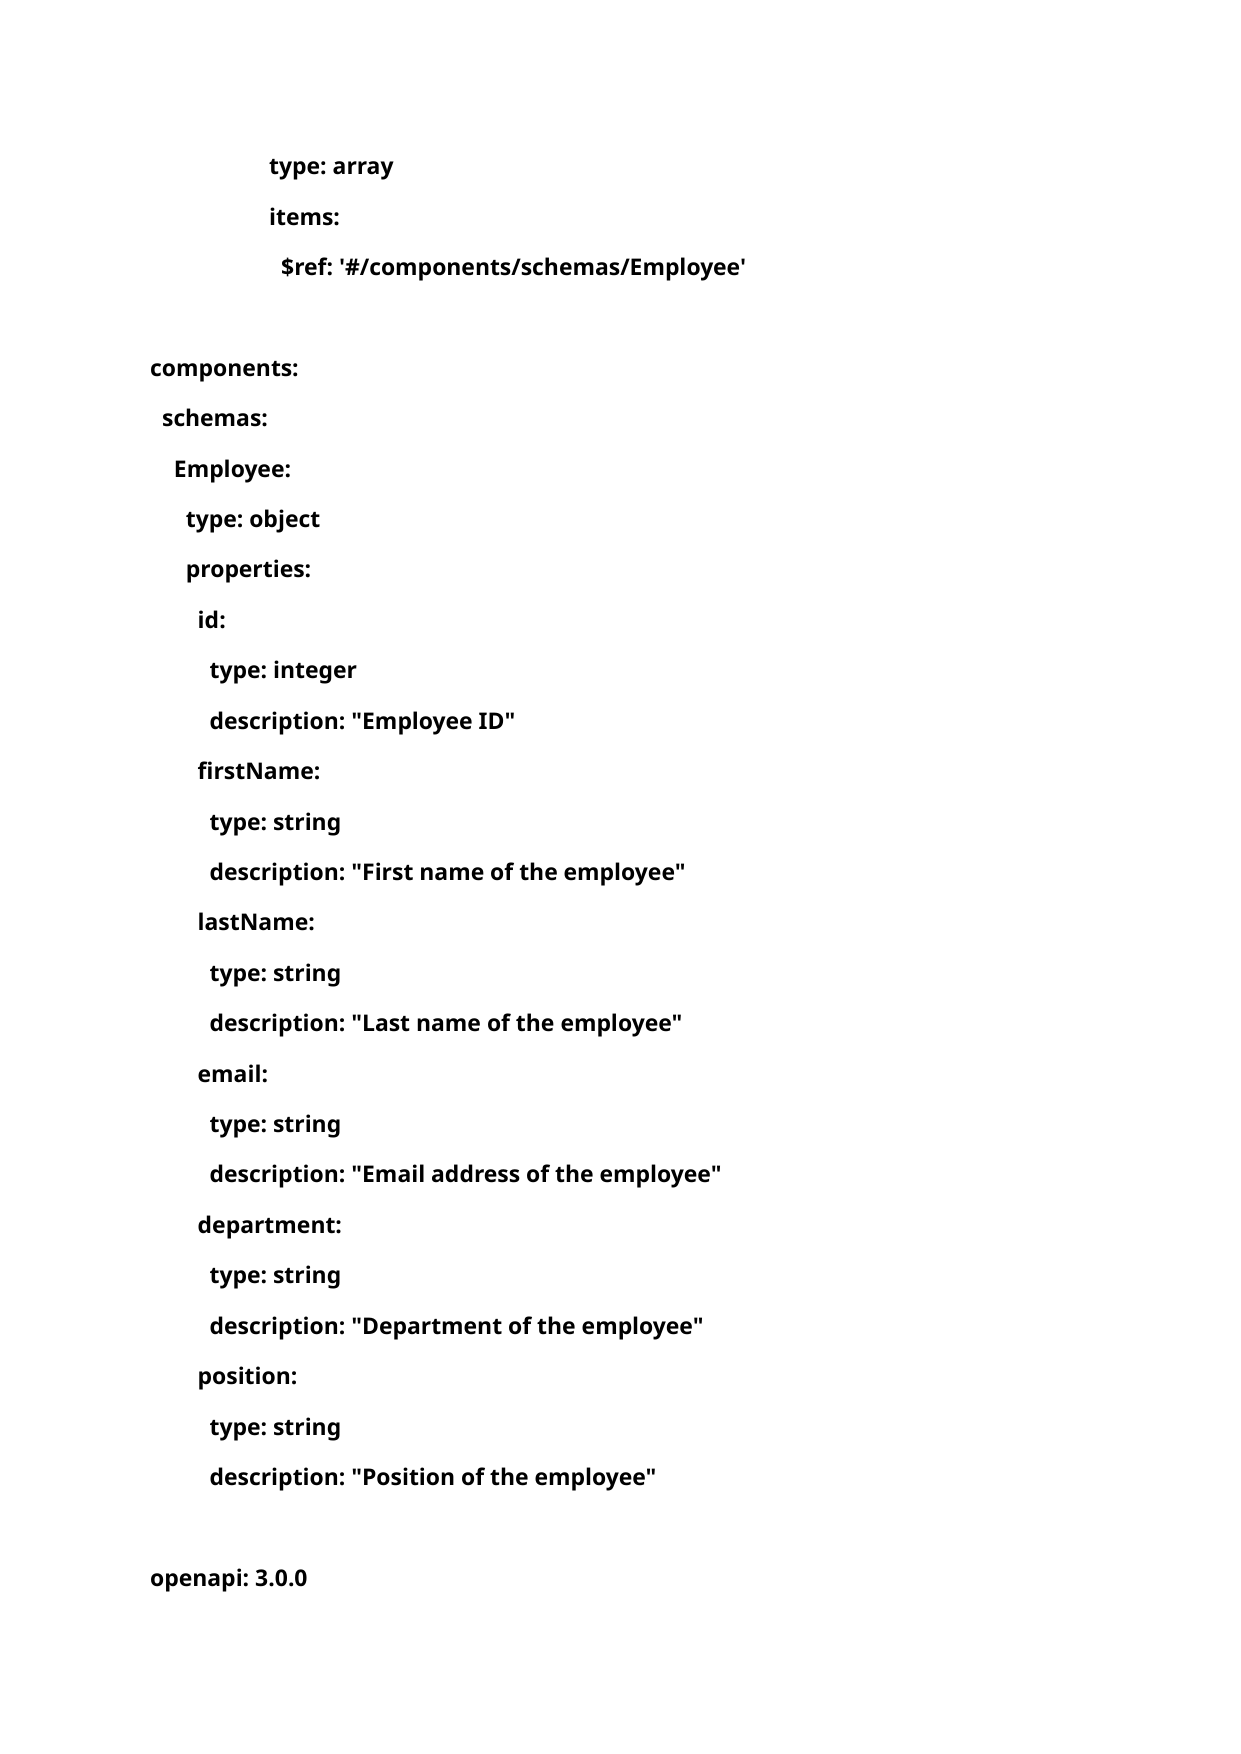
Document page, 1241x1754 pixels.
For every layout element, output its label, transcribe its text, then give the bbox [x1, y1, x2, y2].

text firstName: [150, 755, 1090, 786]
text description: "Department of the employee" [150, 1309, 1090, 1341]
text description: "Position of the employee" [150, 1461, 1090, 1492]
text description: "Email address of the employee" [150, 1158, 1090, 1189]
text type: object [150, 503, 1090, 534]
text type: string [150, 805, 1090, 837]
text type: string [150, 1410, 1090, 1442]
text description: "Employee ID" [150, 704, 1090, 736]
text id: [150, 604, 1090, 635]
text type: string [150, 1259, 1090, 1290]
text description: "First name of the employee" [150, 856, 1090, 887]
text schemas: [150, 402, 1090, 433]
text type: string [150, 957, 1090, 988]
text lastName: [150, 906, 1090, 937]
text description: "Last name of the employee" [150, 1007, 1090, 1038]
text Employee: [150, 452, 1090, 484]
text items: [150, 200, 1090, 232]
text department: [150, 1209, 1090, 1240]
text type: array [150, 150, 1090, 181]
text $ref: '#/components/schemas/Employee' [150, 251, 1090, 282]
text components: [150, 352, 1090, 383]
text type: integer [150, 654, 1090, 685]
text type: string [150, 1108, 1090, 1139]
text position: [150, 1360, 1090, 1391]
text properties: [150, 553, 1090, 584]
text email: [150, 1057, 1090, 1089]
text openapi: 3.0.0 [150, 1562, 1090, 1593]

::::::

### Work task
Some lines above contain the word "type". Copy each of them.

### Response to the exercise
text type: object [150, 503, 1090, 534]
text type: string [150, 805, 1090, 837]
text type: string [150, 1410, 1090, 1442]
text type: string [150, 1259, 1090, 1290]
text type: string [150, 957, 1090, 988]
text type: array [150, 150, 1090, 181]
text type: integer [150, 654, 1090, 685]
text type: string [150, 1108, 1090, 1139]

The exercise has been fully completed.